DOVER-FOXCROFT – Lincoln Robinson remembers the last time Foxcroft Academy earned back-to-back trips to the Class C state championship football game.
It was 1996 and 1997, dual appearances that produced different results. The Ponies won their last state title in ’96 by defeating Old Orchard Beach in the championship game, then fell to Lisbon in the ’97 final.
Robinson and the other 19 seniors on this year’s Foxcroft team – which will play Lisbon for the 2003 state title at 2:30 p.m. Saturday at Fitzpatrick Stadium in Portland – were just starting their football careers in 1997, the first players in a newly created sixth-grade football program in town.
“When we were really young, we were watching the ’96 and ’97 teams go to state championships,” said Robinson, a senior captain who plays fullback and linebacker. “We all remember that, and we’ve talked about it for a long time. That’s what we had for a goal, we wanted to be just like them, and I think that’s given us some of our inside drive during our earlier days of playing football.”
While the modern-day Ponies would like to match the 1996 edition as a state champion, this senior class already has achieved considerable success.
As seventh-graders, they played on an undefeated junior high team.
As eighth-graders, they were undefeated again.
As high school freshmen, they were part of an unbeaten junior varsity team.
Since then, Foxcroft has gone 30-4, including 22-1 over the last two seasons.
“In our seventh-grade year when we went undefeated with last year’s seniors, that’s when we realized we could be real good in high school,” said senior captain Matt Earnest, a wide receiver and defensive back. “Then our eighth-grade year we went undefeated again, and our freshman year our JV team went undefeated, too. It was like, ‘Wow, three undefeated seasons in a row, it’s going to be fun when we get to be seniors.'”
Now they are seniors, and on the brink of the state championship that track record suggested was possible.
But the Ponies’ second straight undefeated regular season was not without challenges, particularly coping with season-ending injuries to two-way starters Brandon Hall and Noah Kennedy and rebuilding the offensive and defensive lines after four of five starters graduated.

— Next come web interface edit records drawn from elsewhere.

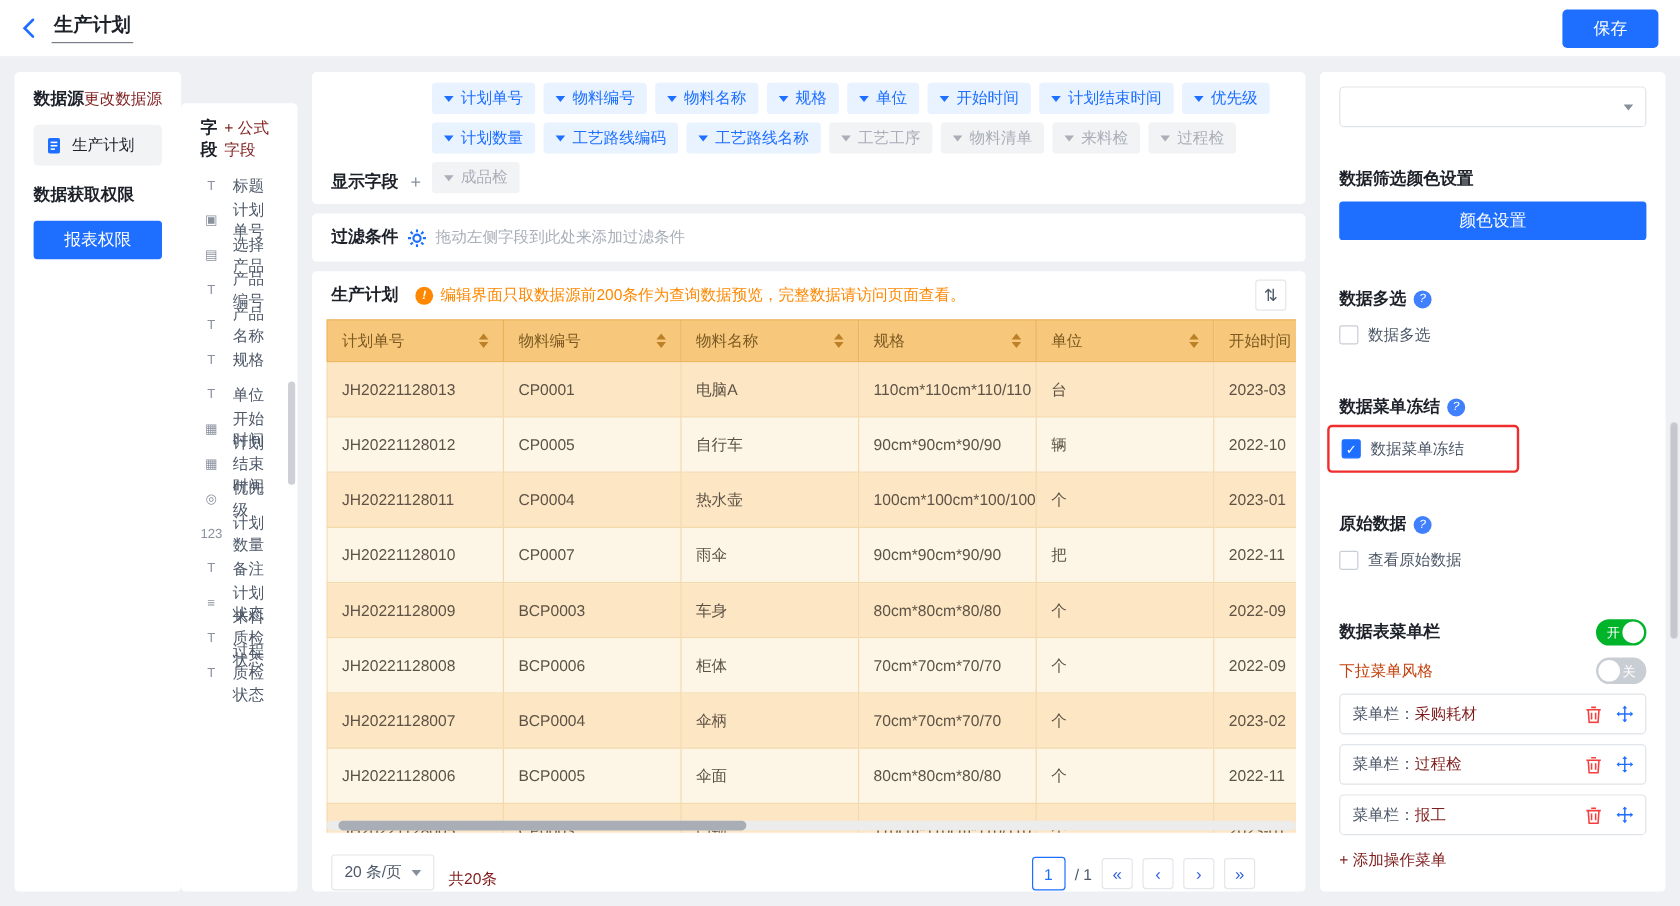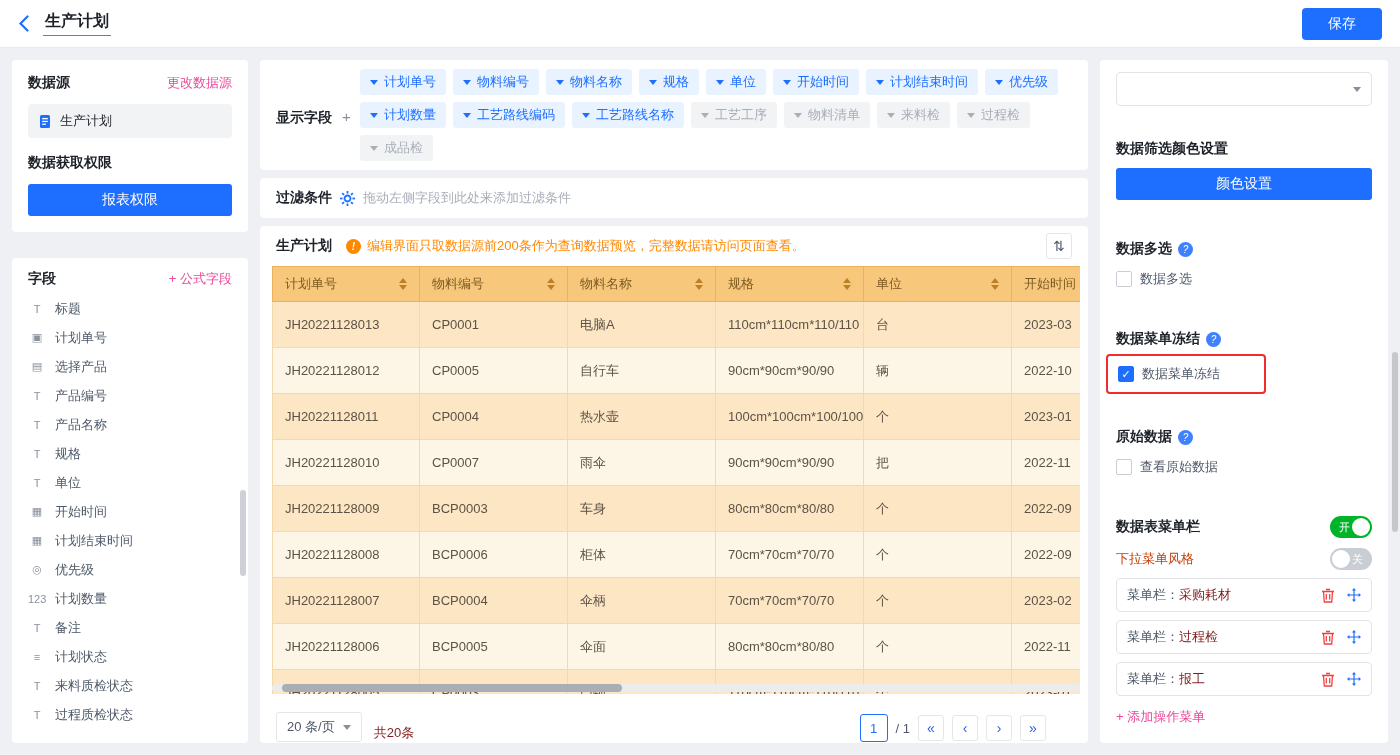--- a/index.html
+++ b/index.html
@@ -14,7 +14,7 @@
 .content{display:flex;gap:12px;padding:12px;height:707px}
 .card{background:#fff;border-radius:4px}
 
-.left{width:236px;flex:none;display:flex;flex-direction:column}
+.left{width:236px;flex:none;display:flex;flex-direction:row}
 .ds-card{padding:14px 16px 16px}
 .card-head{display:flex;align-items:center;justify-content:space-between}
 .sec-title{font-size:14px;font-weight:bold;color:#1d2129}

“We basically had five new linemen, because the one returning starter we had, Chris Lewis, was playing a new position,” said senior captain Josh Withee, a quarterback and defensive back.
But that group, consisting of seniors Lewis, Mike Larrabee, and Dane Miles, juniors Randy Briggs and Kris Preble, and sophomore James McPhee, developed rapidly, helping Foxcroft grind out nearly 400 yards in offense per game while also serving as the foundation for one of the LTC’s stingiest defenses.
“They had to learn their positions in a varsity atmosphere, which is a little more difficult than the JV atmosphere because it’s faster-paced, with more competition,” Withee said. “But they’ve really stepped up, and it’s been outstanding to see their improvement from week to week.”
Only one more game remains for the Foxcroft football Class of 2003, a chance to match the teams that shaped their gridiron memories, and a chance to reverse both the 1997 loss to Lisbon and last year’s 25-20 loss to Boothbay.
“This one’s definitely for our seniors, for our whole team and for the guys who went down there last year and lost such a tough one,” said Robinson. “Really, we look at it as some unfinished business.”
The Ponies hope last year’s title-game experience, particularly playing in front of a big crowd on the artificial turf of Fitzpatrick Stadium, will serve them well.
“I think it will help a lot,” said senior captain Max Kennedy, a halfback and linebacker. “Knowing what it feels like to be in that big of a spotlight, having the experience of being there, playing on that field, and the emotions that go through you, maybe having experience will make us a little more relaxed.
“All of us played in that game last year, and the way we felt after that game … we just don’t want that feeling again.”